Last week The NY Post reported:
Both houses of the state legislature have proposed budgets that include nearly $7 billion in new and increased taxes on businesses and the rich.
The tax increases come despite a $100 billion avalanche of fresh federal aid to New York, including $12.6 billion directly to state government coffers.
Assembly leaders crowed in a press release Sunday that state lawmakers are proposing a $208.3 billion budget for the next fiscal year.
Their plan includes a 22.6 percent increase in spending — or $16.9 billion — over last year. That’s more than 10.5 percent higher than what Gov.
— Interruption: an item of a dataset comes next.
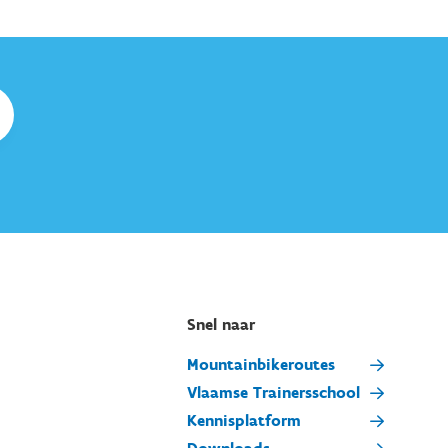
Snel naar
Mountainbikeroutes
Vlaamse Trainersschool
Kennisplatform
Andrew Cuomo is proposing.
The soak-the-rich rhetoric always plays popular to Americans of all political persuasions, however the repercussions of these kind of policies are usually not considered by the general public.
Big names on Wall Street have already threatened to pack their bags if Albany enacts a stock-transfer tax, which is proposed in an active bill. The state would claim a percentage of the proceeds from every purchase or sale of stock, or other security, under the measure, Fox News reported
“While New York has remained a center of gravity for the financial industry, many employees of ‘Wall Street’ firms are migrating to Florida, Texas, and other states with hospitable tax policies,” Stacey Cunningham, the president of the New York Stock Exchange, wrote last month in a Wall Street Journal op-ed.
“The New York Stock Exchange belongs in New York. If Albany lawmakers get their way, however, the center of the global financial industry may need to find a new home,” she warned. A Nasdaq spokesman did not return a message on its plans.
NY could become a drastically different state if these intense tax hikes are passed. With an embattled governor and NYC going to the polls to elect a new mayor in November, all eyes will be on the big apple, and voters choosing “wokeness” and socialism over sane leadership could quickly take NY back to the 1970’s where, poverty and crime were king.